Quote from: Joshua BishopRoby on November 14, 2005, 06:35:24 PM
Entirely true.  The players can decide this easily enough.  A non-specified Arcana trait to me, however, would be pretty bland and colorless.  It's like having a trait and naming it "Do stuff".

Yeah, that would suck.  In the core setting, someone could just as easily write down "Master of Weapons: 2d6" on his sheet, and it would suck almost as badly.  But trying too hard to prevent that would probably stifle individual creativity, and you would never get things like "I can hit a nickel from three hundred paces, but I've never taken guns all that seriously: 1d8."  Maybe this is one of those cases where you just have to have faith that your players will establish an acceptable concensus on usage, and that they will warm to the opportunity to use Traits as vehicles for expressing what their characters are all about.

oliof

Well,

I wouldn't allow people to take 'Arcana', but 'Fire Shaping' or 'Animism' sound quite OK to me.

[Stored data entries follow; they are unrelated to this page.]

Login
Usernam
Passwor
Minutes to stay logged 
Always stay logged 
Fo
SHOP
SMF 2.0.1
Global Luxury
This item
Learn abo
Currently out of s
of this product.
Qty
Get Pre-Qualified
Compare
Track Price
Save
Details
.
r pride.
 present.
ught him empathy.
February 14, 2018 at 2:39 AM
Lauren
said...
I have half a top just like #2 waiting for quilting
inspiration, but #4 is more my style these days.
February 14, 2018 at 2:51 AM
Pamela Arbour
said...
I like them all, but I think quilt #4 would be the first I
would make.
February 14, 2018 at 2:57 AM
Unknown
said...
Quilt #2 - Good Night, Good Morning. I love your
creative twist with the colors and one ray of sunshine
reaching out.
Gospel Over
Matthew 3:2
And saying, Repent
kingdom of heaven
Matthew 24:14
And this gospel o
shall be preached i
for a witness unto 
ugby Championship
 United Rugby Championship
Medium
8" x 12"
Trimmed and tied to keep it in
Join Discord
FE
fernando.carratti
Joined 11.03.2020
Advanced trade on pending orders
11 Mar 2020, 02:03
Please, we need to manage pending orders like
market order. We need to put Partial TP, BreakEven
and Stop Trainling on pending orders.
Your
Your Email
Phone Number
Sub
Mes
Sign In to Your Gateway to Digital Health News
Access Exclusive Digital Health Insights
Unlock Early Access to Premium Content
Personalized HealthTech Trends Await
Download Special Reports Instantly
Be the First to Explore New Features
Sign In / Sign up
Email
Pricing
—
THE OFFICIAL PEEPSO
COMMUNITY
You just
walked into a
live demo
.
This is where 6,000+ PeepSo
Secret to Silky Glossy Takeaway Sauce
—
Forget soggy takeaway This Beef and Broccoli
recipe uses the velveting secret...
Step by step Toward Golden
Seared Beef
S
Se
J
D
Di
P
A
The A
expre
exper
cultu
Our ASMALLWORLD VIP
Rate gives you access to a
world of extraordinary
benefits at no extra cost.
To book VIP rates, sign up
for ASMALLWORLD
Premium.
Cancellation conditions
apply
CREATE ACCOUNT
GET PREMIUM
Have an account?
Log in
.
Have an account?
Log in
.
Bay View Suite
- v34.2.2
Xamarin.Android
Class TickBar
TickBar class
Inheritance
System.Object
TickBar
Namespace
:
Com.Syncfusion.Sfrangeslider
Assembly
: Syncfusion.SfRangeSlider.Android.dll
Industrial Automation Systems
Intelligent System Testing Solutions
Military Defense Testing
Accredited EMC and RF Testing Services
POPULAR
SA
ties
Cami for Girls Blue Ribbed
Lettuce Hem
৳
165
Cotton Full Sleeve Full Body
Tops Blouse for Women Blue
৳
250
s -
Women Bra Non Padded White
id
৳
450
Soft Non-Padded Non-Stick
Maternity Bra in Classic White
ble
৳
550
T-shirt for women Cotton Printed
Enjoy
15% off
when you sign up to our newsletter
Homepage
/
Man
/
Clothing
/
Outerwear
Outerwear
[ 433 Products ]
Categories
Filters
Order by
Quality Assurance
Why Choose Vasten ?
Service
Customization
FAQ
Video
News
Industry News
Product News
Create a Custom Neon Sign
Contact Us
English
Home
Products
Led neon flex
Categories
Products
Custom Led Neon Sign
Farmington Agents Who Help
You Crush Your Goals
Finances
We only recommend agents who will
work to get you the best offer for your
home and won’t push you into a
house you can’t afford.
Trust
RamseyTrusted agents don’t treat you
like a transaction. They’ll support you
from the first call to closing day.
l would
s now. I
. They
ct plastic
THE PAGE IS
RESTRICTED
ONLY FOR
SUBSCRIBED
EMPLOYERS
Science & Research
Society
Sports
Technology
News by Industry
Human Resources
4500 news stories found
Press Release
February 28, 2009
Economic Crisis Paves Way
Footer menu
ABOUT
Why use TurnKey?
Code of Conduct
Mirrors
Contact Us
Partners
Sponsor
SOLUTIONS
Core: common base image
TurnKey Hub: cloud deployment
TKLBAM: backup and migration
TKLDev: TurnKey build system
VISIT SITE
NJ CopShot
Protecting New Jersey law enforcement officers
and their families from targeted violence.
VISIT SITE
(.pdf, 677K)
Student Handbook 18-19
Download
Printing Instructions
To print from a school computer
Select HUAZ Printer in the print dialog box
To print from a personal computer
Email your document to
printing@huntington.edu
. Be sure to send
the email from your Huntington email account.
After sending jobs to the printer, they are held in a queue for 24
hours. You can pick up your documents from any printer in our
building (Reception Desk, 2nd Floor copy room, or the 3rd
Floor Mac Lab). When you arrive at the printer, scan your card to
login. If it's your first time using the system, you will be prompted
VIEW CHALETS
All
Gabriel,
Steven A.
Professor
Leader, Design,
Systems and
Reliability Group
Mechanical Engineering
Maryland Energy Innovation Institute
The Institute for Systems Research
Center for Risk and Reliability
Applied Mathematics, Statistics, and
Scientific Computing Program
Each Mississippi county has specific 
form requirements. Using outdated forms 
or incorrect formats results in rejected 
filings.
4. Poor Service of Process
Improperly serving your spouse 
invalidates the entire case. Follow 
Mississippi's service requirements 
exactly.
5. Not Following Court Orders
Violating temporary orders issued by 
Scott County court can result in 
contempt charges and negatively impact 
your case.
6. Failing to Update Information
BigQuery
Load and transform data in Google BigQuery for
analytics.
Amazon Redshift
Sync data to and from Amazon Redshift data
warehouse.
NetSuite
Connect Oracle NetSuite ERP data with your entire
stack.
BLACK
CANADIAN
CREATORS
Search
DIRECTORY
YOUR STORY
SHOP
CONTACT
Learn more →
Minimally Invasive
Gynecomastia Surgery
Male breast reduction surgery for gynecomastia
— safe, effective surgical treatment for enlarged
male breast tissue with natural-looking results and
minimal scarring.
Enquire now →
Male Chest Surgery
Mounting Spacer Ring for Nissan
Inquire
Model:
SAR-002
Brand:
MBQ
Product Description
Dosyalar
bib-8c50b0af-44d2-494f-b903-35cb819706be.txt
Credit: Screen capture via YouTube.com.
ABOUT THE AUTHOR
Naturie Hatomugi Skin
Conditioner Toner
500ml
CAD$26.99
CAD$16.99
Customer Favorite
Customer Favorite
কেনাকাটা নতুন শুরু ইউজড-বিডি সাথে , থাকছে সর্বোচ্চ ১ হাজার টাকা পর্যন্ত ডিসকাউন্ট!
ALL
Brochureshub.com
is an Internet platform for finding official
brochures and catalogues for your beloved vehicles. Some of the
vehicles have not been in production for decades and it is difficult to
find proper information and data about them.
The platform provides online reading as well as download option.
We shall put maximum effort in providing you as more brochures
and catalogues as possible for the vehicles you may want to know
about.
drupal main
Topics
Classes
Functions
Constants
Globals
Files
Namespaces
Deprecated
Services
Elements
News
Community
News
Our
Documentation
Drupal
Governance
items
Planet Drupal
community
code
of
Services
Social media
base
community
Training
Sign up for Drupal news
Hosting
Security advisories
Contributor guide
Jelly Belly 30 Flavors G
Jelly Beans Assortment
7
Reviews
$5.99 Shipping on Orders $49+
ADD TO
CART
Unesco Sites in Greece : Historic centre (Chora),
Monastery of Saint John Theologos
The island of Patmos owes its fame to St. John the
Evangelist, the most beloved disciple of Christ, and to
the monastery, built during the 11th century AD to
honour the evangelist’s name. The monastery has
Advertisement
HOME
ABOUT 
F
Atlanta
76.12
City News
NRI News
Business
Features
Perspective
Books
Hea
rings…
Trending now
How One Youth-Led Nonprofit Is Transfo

That is still far away from 'Do Stuff' or 'Master of Weapons'. I ran into problems with a character having a universal trait in my last game, so I share your concerns regarding traits that don't define a character clearly or with an edge to the description.

Regards,
    Harald

Seth M. Drebitko

There is always the option to create a series of general arcane traits that represent the different things you can do with magic. Examples would be create, destroy, move, hold, control. Every time the person goes to use a "spell" that decide what traits would be combined gives a dramatic description of the effect and as far as mechanics go find the average of the dice types.